— BEGIN SELECTED EXTRACT —

Tower (and blades) mode shapes BMODES vs. FAST

Hi everybody,
here I am again after a long silence :slight_smile: with a new question:

In my understanding, BMODES calculates and outputs modal shapes as adimensional plots of normalized displacement vs. normalized beam length. And every mode shape can be coupled, in the sense that it can contain both fore-aft and side-to-side components.

FAST, that I am approaching for the first time, does require for the same input polynomial coefficients, and moreover it requires that the polinomials be already categorized as “fore-aft” or “side-to-side”.

Is there a right way to go from BMODES output to FAST input? since the BMODES manual states that ultimately BMODES is a preprocessor for FAST, I am unsure if my interpretation is correct… I would have expected an optional polynomial coefficient output, or something similar.

Of course I can interpolate the data and calculate the polynomial coefficients myself, and try to decide if a given shape is fore-aft or side to side, but I wanted to be sure that this is expected from the user, that I am not missing some “piece” of software, or misinterpreting the manual.

Best regards and thanks a lot in advance!

— END SELECTED EXTRACT —

TO-DO LIST:
1) From the BMODES and FAST post, list the things the poster says they could do on their own.
2) In the BMODES and FAST post, what does BMODES output as modal shapes?
3) Please write what comes next in the BMODES and FAST post, picking up after its final line.
None of the rows is needed for the work on the BMODES and FAST post.

— BEGIN RECORD SET —

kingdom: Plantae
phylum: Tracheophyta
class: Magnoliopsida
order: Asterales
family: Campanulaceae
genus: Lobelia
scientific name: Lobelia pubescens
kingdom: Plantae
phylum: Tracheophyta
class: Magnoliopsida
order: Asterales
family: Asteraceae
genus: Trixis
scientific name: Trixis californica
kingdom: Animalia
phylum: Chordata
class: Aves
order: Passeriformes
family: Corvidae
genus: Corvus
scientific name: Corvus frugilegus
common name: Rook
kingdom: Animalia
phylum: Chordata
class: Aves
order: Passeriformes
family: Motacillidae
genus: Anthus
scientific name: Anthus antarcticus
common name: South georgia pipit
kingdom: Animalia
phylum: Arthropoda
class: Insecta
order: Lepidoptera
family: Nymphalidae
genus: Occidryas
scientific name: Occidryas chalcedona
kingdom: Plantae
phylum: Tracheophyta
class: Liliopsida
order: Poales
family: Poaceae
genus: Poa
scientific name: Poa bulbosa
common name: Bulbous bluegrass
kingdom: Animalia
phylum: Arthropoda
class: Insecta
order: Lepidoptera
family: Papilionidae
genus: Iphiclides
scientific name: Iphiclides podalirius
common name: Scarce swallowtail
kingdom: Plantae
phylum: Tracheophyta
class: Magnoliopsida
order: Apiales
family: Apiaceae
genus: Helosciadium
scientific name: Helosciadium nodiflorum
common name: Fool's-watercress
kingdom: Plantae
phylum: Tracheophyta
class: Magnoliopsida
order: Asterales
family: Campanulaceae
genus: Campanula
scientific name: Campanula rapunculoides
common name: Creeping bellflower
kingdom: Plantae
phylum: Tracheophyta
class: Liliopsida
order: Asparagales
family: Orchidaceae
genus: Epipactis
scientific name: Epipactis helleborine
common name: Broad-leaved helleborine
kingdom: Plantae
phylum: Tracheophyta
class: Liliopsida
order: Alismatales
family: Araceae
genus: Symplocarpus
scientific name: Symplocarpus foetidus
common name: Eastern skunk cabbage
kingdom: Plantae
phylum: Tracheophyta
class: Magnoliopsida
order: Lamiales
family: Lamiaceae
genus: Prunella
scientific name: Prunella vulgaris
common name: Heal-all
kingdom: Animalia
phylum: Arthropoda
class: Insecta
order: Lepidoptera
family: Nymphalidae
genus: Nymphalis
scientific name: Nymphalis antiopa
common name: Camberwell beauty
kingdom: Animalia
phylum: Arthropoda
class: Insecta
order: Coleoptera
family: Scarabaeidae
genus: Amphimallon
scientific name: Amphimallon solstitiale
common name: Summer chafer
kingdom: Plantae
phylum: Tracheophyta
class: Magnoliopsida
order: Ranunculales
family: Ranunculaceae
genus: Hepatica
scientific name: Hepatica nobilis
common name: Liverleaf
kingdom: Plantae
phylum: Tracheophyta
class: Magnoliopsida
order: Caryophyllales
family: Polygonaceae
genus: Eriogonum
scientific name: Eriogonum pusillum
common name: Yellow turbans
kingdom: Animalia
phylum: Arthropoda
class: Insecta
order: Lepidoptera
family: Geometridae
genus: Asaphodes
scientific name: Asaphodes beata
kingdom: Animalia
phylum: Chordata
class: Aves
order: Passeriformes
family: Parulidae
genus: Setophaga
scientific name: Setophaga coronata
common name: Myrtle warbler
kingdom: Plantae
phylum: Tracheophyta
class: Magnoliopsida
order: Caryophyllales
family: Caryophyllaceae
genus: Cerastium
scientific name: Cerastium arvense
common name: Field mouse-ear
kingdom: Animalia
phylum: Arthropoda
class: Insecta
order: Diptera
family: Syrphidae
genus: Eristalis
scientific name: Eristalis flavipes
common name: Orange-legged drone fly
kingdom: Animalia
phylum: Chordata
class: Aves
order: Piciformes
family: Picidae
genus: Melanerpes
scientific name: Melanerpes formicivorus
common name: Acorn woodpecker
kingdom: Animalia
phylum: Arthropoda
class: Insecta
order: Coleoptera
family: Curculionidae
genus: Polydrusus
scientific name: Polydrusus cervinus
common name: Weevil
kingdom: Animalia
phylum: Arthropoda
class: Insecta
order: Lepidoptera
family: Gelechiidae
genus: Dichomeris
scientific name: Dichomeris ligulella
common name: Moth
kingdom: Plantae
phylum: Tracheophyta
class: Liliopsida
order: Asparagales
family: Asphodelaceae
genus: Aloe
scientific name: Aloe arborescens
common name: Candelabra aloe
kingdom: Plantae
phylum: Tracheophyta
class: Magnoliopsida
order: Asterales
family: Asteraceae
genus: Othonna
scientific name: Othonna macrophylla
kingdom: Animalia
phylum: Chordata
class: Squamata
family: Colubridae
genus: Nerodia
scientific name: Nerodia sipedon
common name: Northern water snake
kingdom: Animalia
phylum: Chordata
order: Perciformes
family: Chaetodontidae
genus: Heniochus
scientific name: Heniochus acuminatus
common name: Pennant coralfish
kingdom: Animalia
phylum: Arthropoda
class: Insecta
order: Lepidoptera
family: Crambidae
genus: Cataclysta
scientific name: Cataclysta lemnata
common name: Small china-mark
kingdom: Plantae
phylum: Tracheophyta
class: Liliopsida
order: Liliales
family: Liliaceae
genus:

— END RECORD SET —

IN RESPONSE:
1)
- Interpolate the data
- Calculate the polynomial coefficients
- Try to decide whether a given shape is fore-aft or side to side

2) Adimensional plots of normalized displacement vs. normalized beam length.

3)
Claudio Pedrazzi

Dear Claudio,

You are not missing a “piece” of software or “misinterpreting the manual.” BModes generates coupled modes, and FAST currently uses uncoupled modes (input as equivalent polynomial coefficients). We have plans to upgrade FAST to use coupled modes, but unfurtunately, we haven’t had time yet to add this feature. But when we get around to upgrading FAST we will enable it to directly read-in the output from BModes.

As it is now, you must identify the “prominent component” of each coupled mode generated by BModes and then pass a best fit polynomial throught that component (ignoring the other, less dominant, components of the mode). I use the MS Excel array function “LINEST” to calculate the best fit polynomial, but you could calculate it anyway you want.

I hope that helps.

Best regards,

Dear Jason,
thanks for the quick answer. It does help, in the sense that now I know I am going the right way. Actually, I planned to use MathCAD or EXCEL to find the polynomial coefficients.

Since, in my understanding, this forum is also to be used for posting suggestions, requests, wishes :slight_smile: for any Design Codes, I would like to add my suggestions for BModes:

  1. provide a way that the Nacelle Center of Mass could be Offset in any three directions from the tower top. X, Y and Z (now it is possible only with X).

  2. interface more directly to the FAST input. This of course could imply quite a bit of programming, but at the moment this is a significant “break” in the code chain (think what one has to do if he/she wishes to experiment with different thicknesses of a segment of the tower)

Best regards and thanks again

I would have a sequel :slight_smile: to the previous question, now specifically concerning FAST input. Sorry for bothering you, I appreciate very much your help.

I would like to confirm the statement, to be found in page 72 of the FAST user guide, that the polynomial coefficients should have sum = 1. The reason I ask is that I have a mode like this:

 -------- Mode No.   4  (freq = 0.10110E+02 Hz)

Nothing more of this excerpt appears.